The first of Citroën's C-line cars will be shown at the Frankfurt motor show next month, according to company sources.
The C-line will mark a revolution for Citroën in recasting itself as a value brand that will offer simplicity and be pitched at customers who "seek a balance between cost and functionality".
The first C-line model, which is expected to replace the ageing C3 supermini, will feature "bold" styling but will also be inspired by the stripped-out simplicity of 2010's Lacoste concept. Autocar has learned that the C-line look is to be rolled out across the rest of the Citroën range "as quickly as possible".

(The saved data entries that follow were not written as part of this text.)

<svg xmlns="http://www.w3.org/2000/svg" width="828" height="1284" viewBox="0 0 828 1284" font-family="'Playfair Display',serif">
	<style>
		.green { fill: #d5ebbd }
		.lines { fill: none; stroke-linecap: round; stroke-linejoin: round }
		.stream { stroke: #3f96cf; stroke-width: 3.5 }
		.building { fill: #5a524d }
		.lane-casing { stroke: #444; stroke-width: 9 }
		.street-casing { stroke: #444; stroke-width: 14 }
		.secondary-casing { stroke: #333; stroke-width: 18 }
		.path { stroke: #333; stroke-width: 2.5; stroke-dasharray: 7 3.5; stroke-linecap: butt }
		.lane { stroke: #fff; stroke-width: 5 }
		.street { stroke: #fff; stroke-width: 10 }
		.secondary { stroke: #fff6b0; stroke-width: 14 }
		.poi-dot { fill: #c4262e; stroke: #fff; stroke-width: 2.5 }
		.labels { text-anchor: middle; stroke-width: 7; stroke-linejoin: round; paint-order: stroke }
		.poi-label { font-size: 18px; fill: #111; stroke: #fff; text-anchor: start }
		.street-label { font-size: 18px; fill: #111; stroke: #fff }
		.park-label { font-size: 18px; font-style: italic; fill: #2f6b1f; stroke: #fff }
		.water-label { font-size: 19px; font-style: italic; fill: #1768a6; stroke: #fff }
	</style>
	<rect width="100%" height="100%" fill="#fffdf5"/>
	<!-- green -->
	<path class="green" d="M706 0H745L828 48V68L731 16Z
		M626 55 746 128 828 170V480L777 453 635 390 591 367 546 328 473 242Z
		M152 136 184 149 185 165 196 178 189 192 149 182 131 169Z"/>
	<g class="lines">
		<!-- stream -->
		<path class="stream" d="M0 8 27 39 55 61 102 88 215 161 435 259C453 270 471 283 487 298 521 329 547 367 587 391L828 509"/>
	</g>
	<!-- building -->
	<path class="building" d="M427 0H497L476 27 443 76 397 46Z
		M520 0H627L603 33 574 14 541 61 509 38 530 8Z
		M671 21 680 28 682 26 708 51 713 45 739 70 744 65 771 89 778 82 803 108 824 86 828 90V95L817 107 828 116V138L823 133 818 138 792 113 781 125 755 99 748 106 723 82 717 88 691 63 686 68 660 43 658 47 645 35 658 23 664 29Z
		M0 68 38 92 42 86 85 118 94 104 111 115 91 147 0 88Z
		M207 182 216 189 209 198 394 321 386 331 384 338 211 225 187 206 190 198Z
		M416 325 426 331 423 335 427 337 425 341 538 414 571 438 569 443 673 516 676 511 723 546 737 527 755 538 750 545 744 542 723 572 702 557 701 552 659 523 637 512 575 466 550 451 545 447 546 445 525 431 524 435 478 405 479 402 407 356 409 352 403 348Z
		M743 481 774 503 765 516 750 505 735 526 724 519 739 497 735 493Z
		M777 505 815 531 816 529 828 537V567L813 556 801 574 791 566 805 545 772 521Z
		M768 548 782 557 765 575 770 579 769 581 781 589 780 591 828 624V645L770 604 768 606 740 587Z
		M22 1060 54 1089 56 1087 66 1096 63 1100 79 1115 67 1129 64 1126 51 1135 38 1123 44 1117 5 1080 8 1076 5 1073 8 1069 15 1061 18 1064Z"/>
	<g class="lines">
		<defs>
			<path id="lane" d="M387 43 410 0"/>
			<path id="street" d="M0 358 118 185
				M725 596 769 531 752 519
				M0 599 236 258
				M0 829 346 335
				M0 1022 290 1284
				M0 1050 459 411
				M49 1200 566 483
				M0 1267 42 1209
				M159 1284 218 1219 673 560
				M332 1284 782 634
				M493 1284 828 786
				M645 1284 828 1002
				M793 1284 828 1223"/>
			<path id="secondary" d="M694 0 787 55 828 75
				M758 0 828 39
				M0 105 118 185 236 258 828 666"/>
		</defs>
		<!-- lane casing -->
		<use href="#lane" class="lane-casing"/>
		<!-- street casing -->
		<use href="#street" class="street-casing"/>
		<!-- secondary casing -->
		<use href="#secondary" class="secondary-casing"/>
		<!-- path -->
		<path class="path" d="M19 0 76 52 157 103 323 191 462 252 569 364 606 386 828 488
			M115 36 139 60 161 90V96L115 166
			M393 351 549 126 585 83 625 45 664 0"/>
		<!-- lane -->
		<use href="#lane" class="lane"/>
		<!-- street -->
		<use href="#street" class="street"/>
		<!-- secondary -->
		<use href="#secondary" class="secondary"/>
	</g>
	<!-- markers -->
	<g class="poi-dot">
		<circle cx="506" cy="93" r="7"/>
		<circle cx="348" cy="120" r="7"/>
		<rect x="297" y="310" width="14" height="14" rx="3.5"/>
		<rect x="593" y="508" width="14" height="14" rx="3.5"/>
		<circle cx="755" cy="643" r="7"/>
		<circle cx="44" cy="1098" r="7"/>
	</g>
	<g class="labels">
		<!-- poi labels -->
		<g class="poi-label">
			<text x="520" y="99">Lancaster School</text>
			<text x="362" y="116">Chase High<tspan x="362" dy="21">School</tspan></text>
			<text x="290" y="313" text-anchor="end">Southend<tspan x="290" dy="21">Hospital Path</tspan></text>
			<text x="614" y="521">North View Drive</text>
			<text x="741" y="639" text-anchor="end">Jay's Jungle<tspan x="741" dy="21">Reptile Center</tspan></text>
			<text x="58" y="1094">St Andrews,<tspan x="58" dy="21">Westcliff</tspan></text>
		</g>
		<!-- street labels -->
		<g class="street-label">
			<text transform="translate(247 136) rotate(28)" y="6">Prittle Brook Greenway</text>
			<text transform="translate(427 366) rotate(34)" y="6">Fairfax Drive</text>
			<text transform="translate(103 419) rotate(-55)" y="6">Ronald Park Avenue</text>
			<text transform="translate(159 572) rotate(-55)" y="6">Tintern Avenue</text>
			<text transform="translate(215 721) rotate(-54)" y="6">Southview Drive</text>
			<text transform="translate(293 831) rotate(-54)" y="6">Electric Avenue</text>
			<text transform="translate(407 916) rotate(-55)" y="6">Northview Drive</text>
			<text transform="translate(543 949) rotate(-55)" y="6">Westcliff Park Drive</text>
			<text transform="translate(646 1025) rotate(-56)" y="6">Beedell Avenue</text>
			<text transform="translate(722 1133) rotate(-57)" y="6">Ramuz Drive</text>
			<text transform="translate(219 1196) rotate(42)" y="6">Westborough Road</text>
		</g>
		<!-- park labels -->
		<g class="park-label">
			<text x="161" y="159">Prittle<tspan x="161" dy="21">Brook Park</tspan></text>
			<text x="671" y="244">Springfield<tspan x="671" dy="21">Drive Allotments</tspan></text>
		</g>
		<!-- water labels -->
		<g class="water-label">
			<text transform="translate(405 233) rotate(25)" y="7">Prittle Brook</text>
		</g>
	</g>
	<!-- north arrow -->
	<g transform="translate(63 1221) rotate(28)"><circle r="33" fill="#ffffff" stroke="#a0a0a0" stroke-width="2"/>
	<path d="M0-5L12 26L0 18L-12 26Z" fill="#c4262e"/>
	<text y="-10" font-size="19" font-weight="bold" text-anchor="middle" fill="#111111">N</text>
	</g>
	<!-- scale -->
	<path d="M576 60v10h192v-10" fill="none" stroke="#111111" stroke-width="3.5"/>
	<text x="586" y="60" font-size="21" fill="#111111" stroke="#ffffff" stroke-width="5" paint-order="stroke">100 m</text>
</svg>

Last year Citroën CEO Frédéric Banzet described the C-line as "competitively priced", rather than a direct rival for budget brand Dacia. Manufacturing costs will also be held down by reducing the number of drivetrain and trim options offered.
However, C-line buyers will also be able to customise their car with options such as a large touchscreen and upgraded sound system. Many of these options could be dealer-fitted, further reducing costs for Citroën and reducing delivery times.
Banzet also said the arrival of the C-line would be the last link in the chain of repositioning PSA's three brands. Peugeot will compete against Volkswagen in the 'premium mainstream' market and Citroën will slot in between Dacia and mainstream brands such as Ford, with Citroën's DS arm a 'near premium' brand in its own right.
Last May Citroën also announced that it was separating its design department into two divisions: a new DS studio led by Thierry Métroz, and the C-line studio working under Alexandre Malval.
Malval revealed that part of the C-line philosophy would be to emphasise "ease of use and simplicity". Interestingly, future DS models will drop the distinctive Citroën chevron and develop its own, unique grille styling to distinguish the new brand.